Researcher reveals the extent of the British crown’s ties to the slave trade

Posted at 3:07 PM, May 09, 2023

RICHMOND, Va. -- The recent coronation of King Charles has put a spotlight on the English monarchy's relevancy in 2023.

It comes as a history professor at Virginia Commonwealth University is conducting eye-opening research that has uncovered the crown's centuries-long support of slavery and the transatlantic slave trade, and the vast profits it received.

Dr. Brooke Newman has written extensively about the documents she has studied, which show just how deeply the British monarchy has been involved in the slave trade.

Newman recently spent five months working with The Guardian on a series of pieces called “The Cost of the Crown,” which describes in detail transactions involving slavery over the centuries that have enriched the royal family.

She also wrote a piece for Slate in 2020 pointing out that while protests were erupting here over the police murder of George Floyd, England was facing a similar reckoning, which very much involved the crown's responsibility in fostering and then profiting from the slave trade.

“The protests of 2020 were transatlantic in scope and they had many of the same concerns that citizens in Richmond had about monuments to slaveholders and colonial figures in the past,” Newman said. “And in Bristol, the statue of the deputy governor of the former Royal African Company, Edward Colston, was torn down by protesters. This was really soon after the murder of George Floyd. Colston was a notorious slave trader, but not nearly as well known as members of the royal family.”

Given that a number of American universities, including the University of Virginia, and other institutions have recently acknowledged how they benefited from slavery, many wonder now whether the royal family has undergone a similar accounting.

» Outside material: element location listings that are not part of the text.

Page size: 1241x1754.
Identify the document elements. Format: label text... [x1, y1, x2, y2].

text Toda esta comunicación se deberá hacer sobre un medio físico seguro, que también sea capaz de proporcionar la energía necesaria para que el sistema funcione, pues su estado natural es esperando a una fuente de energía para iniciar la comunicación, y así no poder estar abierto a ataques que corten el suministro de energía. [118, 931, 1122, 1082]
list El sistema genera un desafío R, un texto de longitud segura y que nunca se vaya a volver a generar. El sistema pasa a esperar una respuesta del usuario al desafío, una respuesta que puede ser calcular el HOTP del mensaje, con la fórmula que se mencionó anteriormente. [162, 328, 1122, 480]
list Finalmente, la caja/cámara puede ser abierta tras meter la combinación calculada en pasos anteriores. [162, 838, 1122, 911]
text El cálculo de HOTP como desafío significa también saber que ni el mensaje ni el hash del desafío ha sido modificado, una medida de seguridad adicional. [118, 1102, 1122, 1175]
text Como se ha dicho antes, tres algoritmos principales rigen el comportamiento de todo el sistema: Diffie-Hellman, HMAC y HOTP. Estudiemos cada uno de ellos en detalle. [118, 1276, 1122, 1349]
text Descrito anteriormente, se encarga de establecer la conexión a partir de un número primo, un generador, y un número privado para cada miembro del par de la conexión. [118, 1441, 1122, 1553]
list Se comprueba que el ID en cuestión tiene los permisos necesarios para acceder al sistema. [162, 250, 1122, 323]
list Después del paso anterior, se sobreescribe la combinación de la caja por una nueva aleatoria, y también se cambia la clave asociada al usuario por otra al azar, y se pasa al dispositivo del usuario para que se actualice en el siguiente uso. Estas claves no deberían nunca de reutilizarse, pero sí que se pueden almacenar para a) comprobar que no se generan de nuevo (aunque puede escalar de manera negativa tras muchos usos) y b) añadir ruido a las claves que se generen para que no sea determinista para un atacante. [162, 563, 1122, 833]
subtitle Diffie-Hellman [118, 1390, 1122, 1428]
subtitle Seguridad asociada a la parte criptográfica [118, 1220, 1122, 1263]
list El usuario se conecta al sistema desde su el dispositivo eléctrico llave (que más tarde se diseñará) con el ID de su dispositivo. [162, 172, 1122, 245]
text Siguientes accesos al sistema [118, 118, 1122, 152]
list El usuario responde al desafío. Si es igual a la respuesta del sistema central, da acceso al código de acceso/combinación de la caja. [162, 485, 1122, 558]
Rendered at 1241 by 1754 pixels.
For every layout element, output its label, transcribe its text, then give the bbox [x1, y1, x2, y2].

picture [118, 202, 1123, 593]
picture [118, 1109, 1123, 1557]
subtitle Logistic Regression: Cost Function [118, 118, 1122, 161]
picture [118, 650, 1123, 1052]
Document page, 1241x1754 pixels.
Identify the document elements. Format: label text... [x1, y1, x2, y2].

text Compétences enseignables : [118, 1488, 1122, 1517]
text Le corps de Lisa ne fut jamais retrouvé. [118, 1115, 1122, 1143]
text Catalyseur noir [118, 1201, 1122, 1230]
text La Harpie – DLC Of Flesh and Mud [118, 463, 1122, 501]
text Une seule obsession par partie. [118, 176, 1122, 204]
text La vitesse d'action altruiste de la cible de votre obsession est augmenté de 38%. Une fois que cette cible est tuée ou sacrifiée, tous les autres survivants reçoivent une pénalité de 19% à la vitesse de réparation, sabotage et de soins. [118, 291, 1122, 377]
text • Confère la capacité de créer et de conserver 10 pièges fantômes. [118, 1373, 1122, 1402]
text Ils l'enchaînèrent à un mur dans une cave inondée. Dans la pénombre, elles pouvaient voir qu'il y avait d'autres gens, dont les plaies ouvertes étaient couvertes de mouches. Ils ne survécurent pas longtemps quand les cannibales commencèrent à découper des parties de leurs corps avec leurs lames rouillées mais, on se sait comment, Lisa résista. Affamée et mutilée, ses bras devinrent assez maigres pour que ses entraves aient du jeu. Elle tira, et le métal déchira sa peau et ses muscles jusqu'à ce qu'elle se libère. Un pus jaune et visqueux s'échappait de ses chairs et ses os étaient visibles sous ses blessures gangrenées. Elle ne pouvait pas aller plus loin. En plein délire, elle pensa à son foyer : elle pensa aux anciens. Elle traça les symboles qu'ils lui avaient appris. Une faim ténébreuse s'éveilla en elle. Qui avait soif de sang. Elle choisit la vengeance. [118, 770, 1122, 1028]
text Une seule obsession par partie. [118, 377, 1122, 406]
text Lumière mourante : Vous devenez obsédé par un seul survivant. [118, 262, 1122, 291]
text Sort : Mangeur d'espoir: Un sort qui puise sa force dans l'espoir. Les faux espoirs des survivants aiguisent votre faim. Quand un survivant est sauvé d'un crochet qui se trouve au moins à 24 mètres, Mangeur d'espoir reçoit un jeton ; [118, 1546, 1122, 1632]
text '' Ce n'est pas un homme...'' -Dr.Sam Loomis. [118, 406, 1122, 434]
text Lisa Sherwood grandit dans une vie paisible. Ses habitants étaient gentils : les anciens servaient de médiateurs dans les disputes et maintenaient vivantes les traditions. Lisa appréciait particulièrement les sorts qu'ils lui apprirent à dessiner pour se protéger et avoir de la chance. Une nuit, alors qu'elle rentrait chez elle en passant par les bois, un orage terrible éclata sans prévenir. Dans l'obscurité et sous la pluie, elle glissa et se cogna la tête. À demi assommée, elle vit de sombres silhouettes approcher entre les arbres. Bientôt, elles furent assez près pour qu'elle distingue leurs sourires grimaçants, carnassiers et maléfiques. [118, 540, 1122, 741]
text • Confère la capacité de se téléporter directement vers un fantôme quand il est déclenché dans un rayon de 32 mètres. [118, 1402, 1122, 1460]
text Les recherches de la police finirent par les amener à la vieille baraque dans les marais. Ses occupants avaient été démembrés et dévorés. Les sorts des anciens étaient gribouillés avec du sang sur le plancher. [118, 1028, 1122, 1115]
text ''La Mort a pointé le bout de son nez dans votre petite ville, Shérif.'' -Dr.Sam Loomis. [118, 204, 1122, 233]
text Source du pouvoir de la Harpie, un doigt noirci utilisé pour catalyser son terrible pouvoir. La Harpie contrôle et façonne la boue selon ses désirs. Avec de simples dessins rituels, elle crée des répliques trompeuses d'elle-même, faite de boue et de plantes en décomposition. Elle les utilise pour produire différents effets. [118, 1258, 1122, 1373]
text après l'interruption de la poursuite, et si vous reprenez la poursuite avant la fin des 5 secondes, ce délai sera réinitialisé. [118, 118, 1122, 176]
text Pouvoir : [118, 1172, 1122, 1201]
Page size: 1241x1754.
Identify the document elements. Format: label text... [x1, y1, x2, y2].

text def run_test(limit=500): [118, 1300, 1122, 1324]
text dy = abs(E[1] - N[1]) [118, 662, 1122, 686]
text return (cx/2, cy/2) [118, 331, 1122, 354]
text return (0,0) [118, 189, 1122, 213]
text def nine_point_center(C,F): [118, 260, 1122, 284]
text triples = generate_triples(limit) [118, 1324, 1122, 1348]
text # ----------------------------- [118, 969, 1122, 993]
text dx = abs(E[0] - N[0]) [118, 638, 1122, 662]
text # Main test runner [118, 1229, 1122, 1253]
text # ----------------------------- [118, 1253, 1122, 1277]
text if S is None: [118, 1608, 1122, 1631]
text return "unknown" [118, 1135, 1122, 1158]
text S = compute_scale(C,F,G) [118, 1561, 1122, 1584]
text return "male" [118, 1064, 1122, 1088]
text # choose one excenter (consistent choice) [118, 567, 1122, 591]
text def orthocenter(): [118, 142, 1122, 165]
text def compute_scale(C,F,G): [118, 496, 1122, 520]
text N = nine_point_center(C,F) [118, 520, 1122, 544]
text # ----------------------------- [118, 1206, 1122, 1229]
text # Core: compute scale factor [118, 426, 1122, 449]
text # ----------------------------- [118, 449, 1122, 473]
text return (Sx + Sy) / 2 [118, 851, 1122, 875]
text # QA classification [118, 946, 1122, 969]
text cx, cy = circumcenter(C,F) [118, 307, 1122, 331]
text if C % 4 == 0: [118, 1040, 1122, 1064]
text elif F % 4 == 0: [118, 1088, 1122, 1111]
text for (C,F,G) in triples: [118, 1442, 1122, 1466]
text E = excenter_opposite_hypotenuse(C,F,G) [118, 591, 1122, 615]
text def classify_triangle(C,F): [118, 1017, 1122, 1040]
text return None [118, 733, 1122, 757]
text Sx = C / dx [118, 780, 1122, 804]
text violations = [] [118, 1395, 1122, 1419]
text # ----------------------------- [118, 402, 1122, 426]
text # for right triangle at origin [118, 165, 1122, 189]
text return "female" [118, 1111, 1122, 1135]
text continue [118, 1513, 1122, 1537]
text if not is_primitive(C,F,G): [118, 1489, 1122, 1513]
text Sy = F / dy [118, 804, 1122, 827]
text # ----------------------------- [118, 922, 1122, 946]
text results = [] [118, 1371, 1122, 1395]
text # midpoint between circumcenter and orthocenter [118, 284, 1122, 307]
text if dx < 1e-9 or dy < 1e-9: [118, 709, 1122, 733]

“The royal family is in the very early stages as far as acknowledging, apologizing for, or engaging in any kind of restorative justice when it comes to colonialism, the history of slavery, and the empire itself,” said Newman. “They were involved in the sponsorship of the transatlantic slave trade, invested in the slave trade, and expanded the slave trade. They created a slave empire in the 18th century that they benefited from personally, and on an institutional level. This has never been acknowledged by the royal family and only recently have they been pushed to acknowledge that this archival evidence even exists.”

Newman came across a document from 1689 that shows the transfer of 1,000 pounds by Edward Colston, and in return, King William III received a controlling interest in the Royal African Company which shipped slaves to the Caribbean and the colonies.

“This is a really crucial document in the history of the slave trade, and also in the history of the British monarchy because what it shows is that the incoming King, after the Glorious Revolution, was willing to be the Governor of the Royal African Company. He said he would show 'kindness' to the members of the RAC, which he did, as he hosted them at Kensington Palace.”

Newman’s upcoming book, “The Queen's Silence,” will be released in 2025 and she points out it refers to both Elizabeth I and Elizabeth II.

“It’s about both. The book very much bookends Elizabeth I and II, because Elizabeth I lied to the Spanish ambassador about her support of the illicit slave trade in the 1560s. And then, of course, we have [the late] Queen Elizabeth, who never said anything about Britain’s involvement in the slave trade and her own family’s involvement in the expansion of slavery,” she said.

So how much has the royal family profited from slavery?

“It’s hard to quantify because the archival evidence is really patchy,” said Newman. “Much of the evidence that we have comes from the slave trading companies themselves. For example, stock books with dividends. We know [the Royals] made money, but we don’t know how they invested that money, or how they spent it.”